Recently, we’ve published a comparison of penalties imposed by fibre broadband players for customers that cancel before their contract expires. What we noticed is that some had changed their T&C which requires customers to pay the full subscription amount for the remaining months of their contract.
As mentioned in the earlier post, it is unfair to make customers pay in full for something that they no longer use. We’ve reached out to the Malaysian Communications and Multimedia Commission (MCMC) and here’s their official response on the matter.
When we asked the MCMC if there are any regulations in place which caps the penalty charge to a fixed amount to protect consumers, they told us that there’s a General Consumer Code of Practice (GCC) in place to provide guidelines for self-regulation.
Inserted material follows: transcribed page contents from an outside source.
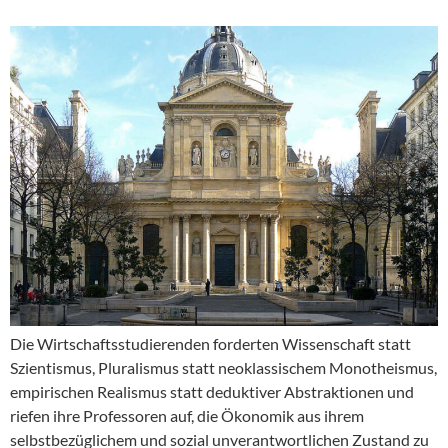
Die Wirtschaftsstudierenden forderten Wissenschaft statt
Szientismus, Pluralismus statt neoklassischem Monotheismus,
empirischen Realismus statt deduktiver Abstraktionen und
riefen ihre Professoren auf, die Ökonomik aus ihrem
selbstbezüglichem und sozial unverantwortlichen Zustand zu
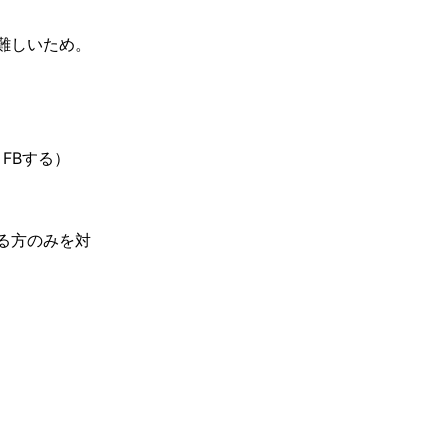
難しいため。
FBする）
る方のみを対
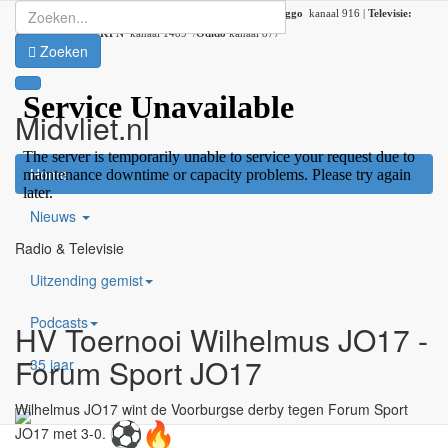
Radio:
107.2 FM |
DAB+:
kanaal 5C (DAB lokaal 33) |
Ziggo
kanaal 916 |
Televisie:
Ziggo
kanaal 41 /
KPN
kanaal 1489 /
Odido
kanaal 877
Zoeken
Midvliet.nl
×
Home
Nieuws
Radio & Televisie
Uitzending gemist
Podcasts
HV Toernooi Wilhelmus JO17 -
Forum Sport JO17
35 jaar
Wilhelmus JO17 wint de Voorburgse derby tegen Forum Sport
JO17 met 3-0.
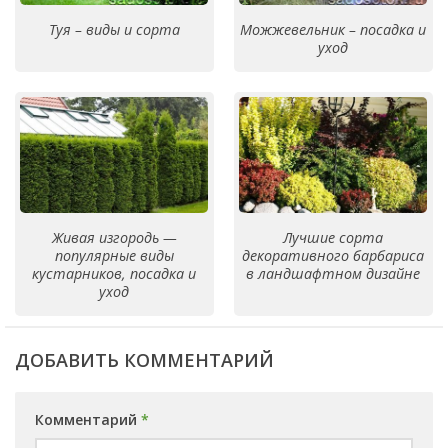
Туя – виды и сорта
Можжевельник – посадка и
уход
Живая изгородь —
Лучшие сорта
популярные виды
декоративного барбариса
кустарников, посадка и
в ландшафтном дизайне
уход
ДОБАВИТЬ КОММЕНТАРИЙ
Комментарий
*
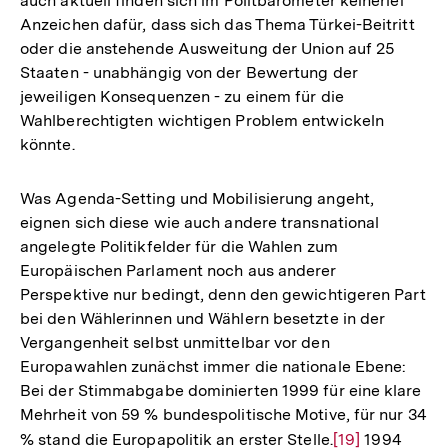
auch aktuell finden sich im Politbarometer keinerlei
Anzeichen dafür, dass sich das Thema Türkei-Beitritt
oder die anstehende Ausweitung der Union auf 25
Staaten - unabhängig von der Bewertung der
jeweiligen Konsequenzen - zu einem für die
Wahlberechtigten wichtigen Problem entwickeln
könnte.
Was Agenda-Setting und Mobilisierung angeht,
eignen sich diese wie auch andere transnational
angelegte Politikfelder für die Wahlen zum
Europäischen Parlament noch aus anderer
Perspektive nur bedingt, denn den gewichtigeren Part
bei den Wählerinnen und Wählern besetzte in der
Vergangenheit selbst unmittelbar vor den
Europawahlen zunächst immer die nationale Ebene:
Bei der Stimmabgabe dominierten 1999 für eine klare
Mehrheit von 59 % bundespolitische Motive, für nur 34
% stand die Europapolitik an erster Stelle.
Zur
[19]
1994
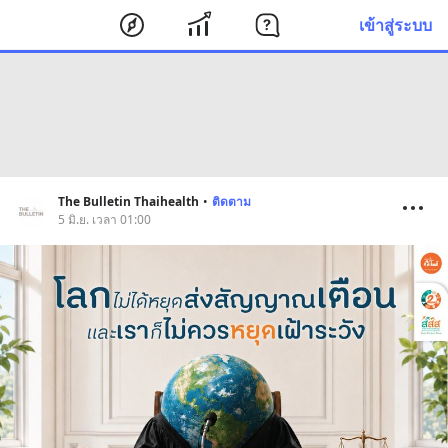
เข้าสู่ระบบ
The Bulletin Thaihealth
•
ติดตาม
5 มิ.ย. เวลา 01:00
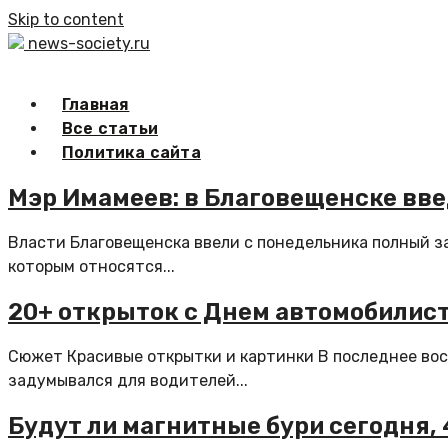
Skip to content
news-society.ru
Главная
Все статьи
Политика сайта
Мэр Имамеев: в Благовещенске вв
Власти Благовещенска ввели с понедельника полный з
которым относятся...
20+ открыток с Днем автомобилиста
Сюжет Красивые открытки и картинки В последнее во
задумывался для водителей...
Будут ли магнитные бури сегодня, 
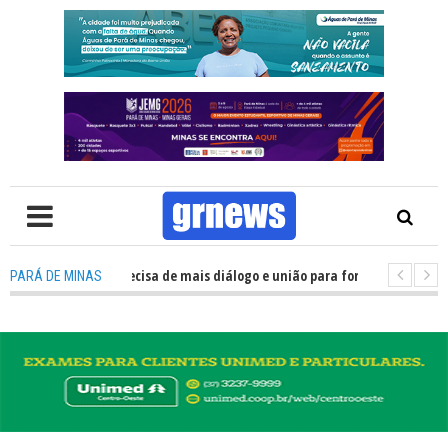
 TV: Política precisa de mais diálogo e união para fortalecer Minas e Pará
PARÁ DE MINAS
tação nos alojamentos do JEMG em Pará de Minas une nutrição, acolhimen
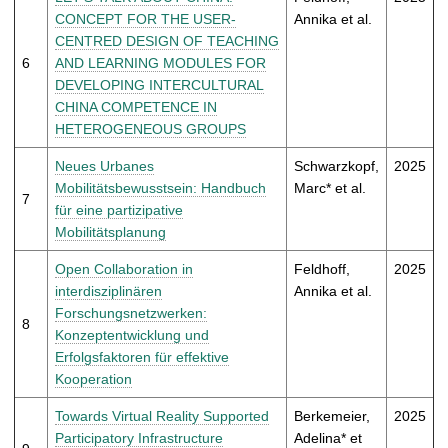
CONCEPT FOR THE USER-
Annika et al.
CENTRED DESIGN OF TEACHING
6
AND LEARNING MODULES FOR
DEVELOPING INTERCULTURAL
CHINA COMPETENCE IN
HETEROGENEOUS GROUPS
Neues Urbanes
Schwarzkopf,
2025
Mobilitätsbewusstsein: Handbuch
Marc* et al.
7
für eine partizipative
Mobilitätsplanung
Open Collaboration in
Feldhoff,
2025
interdisziplinären
Annika et al.
Forschungsnetzwerken:
8
Konzeptentwicklung und
Erfolgsfaktoren für effektive
Kooperation
Towards Virtual Reality Supported
Berkemeier,
2025
Participatory Infrastructure
Adelina* et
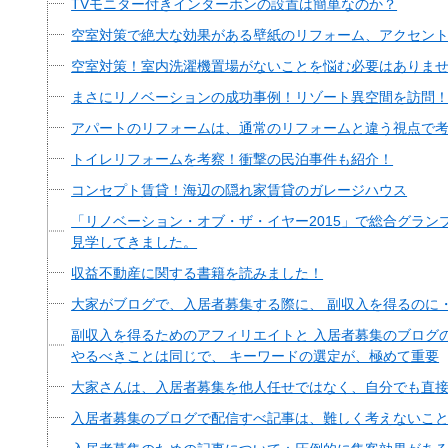
TVモニター付きインターホンの設置は簡単なのか？
空室対策で絶大な効果がある壁紙のリフォーム、アクセン
空室対策！室内洗濯機置場がないことを悩む必要はありま
まさにリノベーションの成功事例！リゾート異空間を訪問
アパートのリフォームは、通常のリフォームと違う視点で
トイレリフォームを考察！衝撃の民泊事件も紹介！
コンセプト賃貸！海辺の隠れ家賃貸のガレージハウス
「リノベーション・オブ・ザ・イヤー2015」で総合グラン
見学してきました。
収益不動産に関する書籍を読みました！
大家がブログで、入居者募集する際に、 副収入を得るのに
副収入を得るためのアフィリエイトと 入居者募集のブログ
やるべきことは同じで、 キーワードの選定が、極めて重要
大家さんは、入居者募集を他人任せではなく、自分でも直
入居者募集のブログで配信すべ記事は、難しく考えないこ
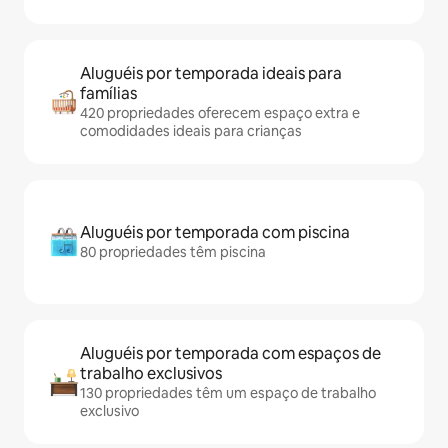
Aluguéis por temporada ideais para
famílias
420 propriedades oferecem espaço extra e
comodidades ideais para crianças
Aluguéis por temporada com piscina
80 propriedades têm piscina
Aluguéis por temporada com espaços de
trabalho exclusivos
130 propriedades têm um espaço de trabalho
exclusivo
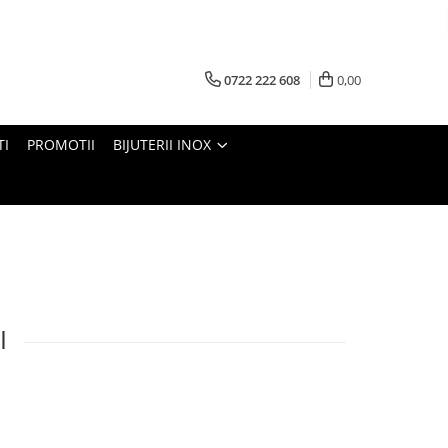
0722 222 608
0,00
TI
PROMOTII
BIJUTERII INOX
I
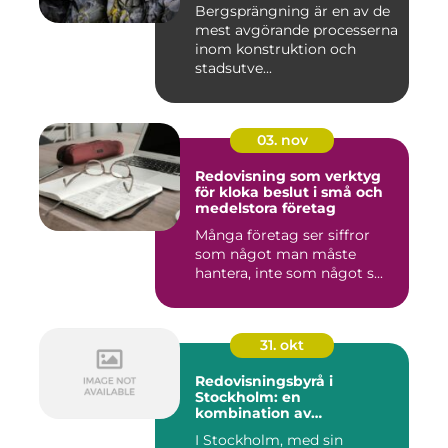
Bergsprängning är en av de
mest avgörande processerna
inom konstruktion och
stadsutve...
03. nov
Redovisning som verktyg
för kloka beslut i små och
medelstora företag
Många företag ser siffror
som något man måste
hantera, inte som något s...
31. okt
Redovisningsbyrå i
Stockholm: en
kombination av
professionalism och
I Stockholm, med sin
personlig service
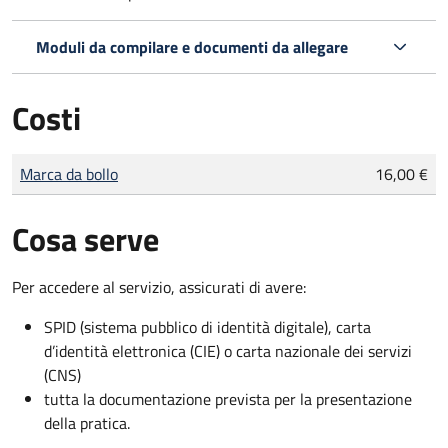
Moduli da compilare e documenti da allegare
Costi
Tipo di pagamento
Importo
Marca da bollo
16,00 €
Cosa serve
Per accedere al servizio, assicurati di avere:
SPID (sistema pubblico di identità digitale), carta
d’identità elettronica (CIE) o carta nazionale dei servizi
(CNS)
tutta la documentazione prevista per la presentazione
della pratica.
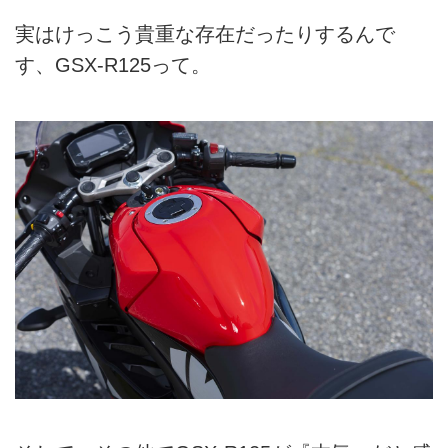
実はけっこう貴重な存在だったりするんで
す、GSX-R125って。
The commission points to Part 2 Provision of Information under Terms & Termination, it is a Service Providers’ duty to inform a consumer on pertinent details detailing a contract including its minimum contract term (if applicable), minimum period & the manner of notification of termination and amount or method of calculating any charges payable for early termination.
The MCMC said “Thus, it is important for consumers to read the legal contract as every word is part of the legal agreement. When SP does not provide that information, then it may possibly be breach of GCC and will be subject to regulatory action.”
The answer is also the same when we asked the MCMC if providers are allowed to demand back hardware (such as the fibre broadband BTU) even after they have fulfilled their minimum contract period. In their official reply, they told us that consumers would need to read the Terms & Conditions before subscribing.
The MCMC said “Consumers have a responsibility to reach a service contract as that is based on a willing buyer willing seller principle. Consumers opt to subscribe to a service and not forced into one. It is not the BTU that is to be returned but the modem router usually. Therefore, for such moveable item, it will be defined in the contract.”
Based on the response, it appears that telcos can charge any amount for penalties as long as customers are agreeable to the terms. At the time when our comparison is published, both TM and Maxis would require its new customers to pay its remaining subscription fees in full. For example, if your subscription fee is RM199/month and you have 10 months remaining, the penalty charge would be RM1,990, which is ridiculously high.
Previously, both providers charge a one-off RM500 penalty for early termination, which is what other fibre broadband players are currently charging. RM500 is a fair amount for telcos to recoup their initial cost for installation and for providing the hardware.
However, it is also worth mentioning that TM can waive the penalty if you’re relocating to a different address that is out of coverage. Unfortunately, this waiver isn’t available for Maxis fibre broadband customers.
In conclusion, it appears that customers would have to fend for themselves when it comes to such unfair contracts. Before signing the contract, always ask questions especially when it comes to early termination, fair usage policy, speed cap and monthly data limits. You can ask the sales representative to point out the terms so that it is absolutely clear of what you’re getting yourself into. Always keep a copy just in case if there are any sudden changes without prior notice.
As mentioned by the MCMC, it may possibly be a breach of the General Consumer Code if the service provider fails to provide these crucial information and action can be taken. However, once you’ve signed the subscription contract, there’s nothing much you can do.